Early Hamfest Locations

The first Shenandoah Valley Amateur Radio Club (SVARC) Hamfest was held in 1951 at Dickey’s Ridge on Skyline Drive in Shenandoah National Park in Virginia. The Hamfest was typically a swap meet of amateur radio (“Ham”) equipment and was held outside on picnic tables on the park grounds where 100-150 local Ham Radio operators would attend. The Hamfest remained on Skyline Drive until 1957, when entertainment was provided that year by a rising star named Patsy Cline. She was encouraged to attend by her photographer, who happened to be a Ham. She was paid $25 to sing to the group and sang notable songs “Crazy,” “Walkin’ After Midnight,” and “I Fall to Pieces.” Door prizes were drawn and given to those in attendance with the purchase of a $1 raffle ticket. Some of the prizes consisted of tools of the trade such as a Millen Grid Dip Meter, a plate transformer that weighed 30 pounds, and an RCA Vacuum Tube Voltmeter.

In 1958, the National Park Service took over ownership of the Dickey’s Ridge Lodge and converted the building into a Visitor’s Center. Physical changes included the removal of the dormers from the east roof. In the 1960s, the three remaining cabins were demolished and the parking area around the Visitor Center (Lodge) was expanded. In 1958, the Hamfest was moved to the Virginia Gentleman Restaurant in Front Royal, Virginia. It was held there for one or two years before it moved to the old armory building in Winchester, Virginia, on Millwood Ave.

Early Hamfest Memories

During this time, hamfests were a fairly new concept and only a couple were held on the East Coast. Most of the announcements of these events were word of mouth or over the air.

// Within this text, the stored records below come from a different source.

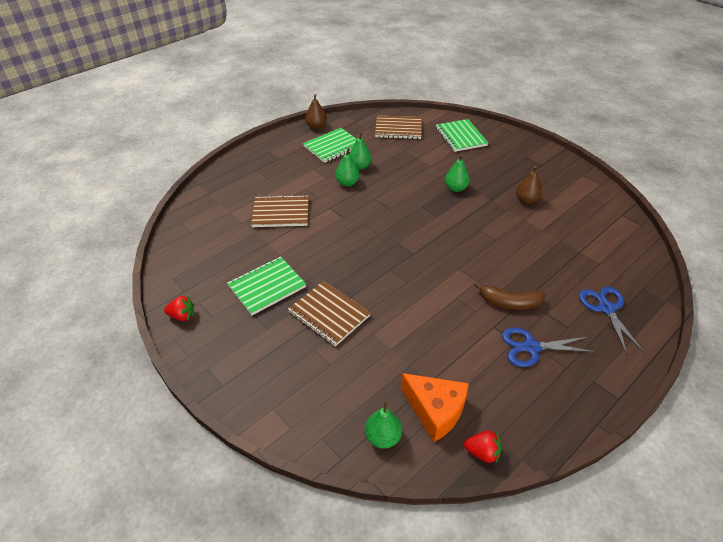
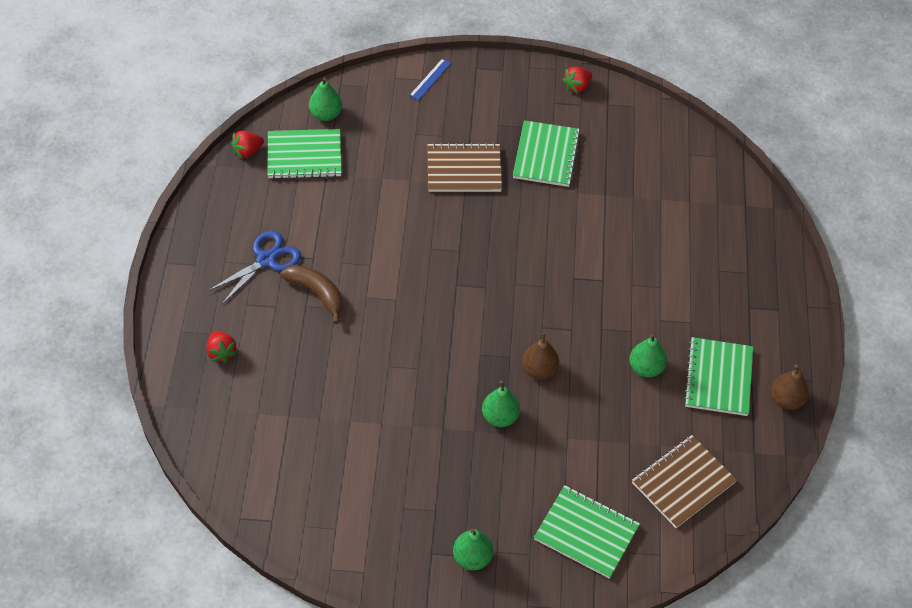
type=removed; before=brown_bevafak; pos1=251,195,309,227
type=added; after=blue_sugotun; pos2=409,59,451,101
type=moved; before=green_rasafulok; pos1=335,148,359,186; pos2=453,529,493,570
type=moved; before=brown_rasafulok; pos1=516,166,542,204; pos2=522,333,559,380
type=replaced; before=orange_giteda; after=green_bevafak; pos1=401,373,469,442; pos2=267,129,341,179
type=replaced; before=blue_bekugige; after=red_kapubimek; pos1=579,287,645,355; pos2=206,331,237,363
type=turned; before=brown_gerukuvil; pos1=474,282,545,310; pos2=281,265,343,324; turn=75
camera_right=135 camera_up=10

Their focus was to trade gear with other Hams and provide a social time where you finally could meet someone with whom you’d been talking every week on your radio.

Then due to size constraints of the armory, in about 2007, the Hamfest was moved to its current location at the Ruritan Fairgrounds in Clarke County, Virginia, on the edge of the Town of Berryville. This venue offered several buildings and lots of outdoor space. The first year in Berryville was a huge success due to abundant free parking, indoor vendor spaces, and plenty of outdoor tailgater space under beautiful century-old towering oaks.

Two of the founding members of the Shenandoah Valley Amateur Radio Club— John Kanode N4MM and Sam Long, W4WSE (both current SVARC Members as of this writing in 2022)—attended the second Hamfest and provided most of the details of this history.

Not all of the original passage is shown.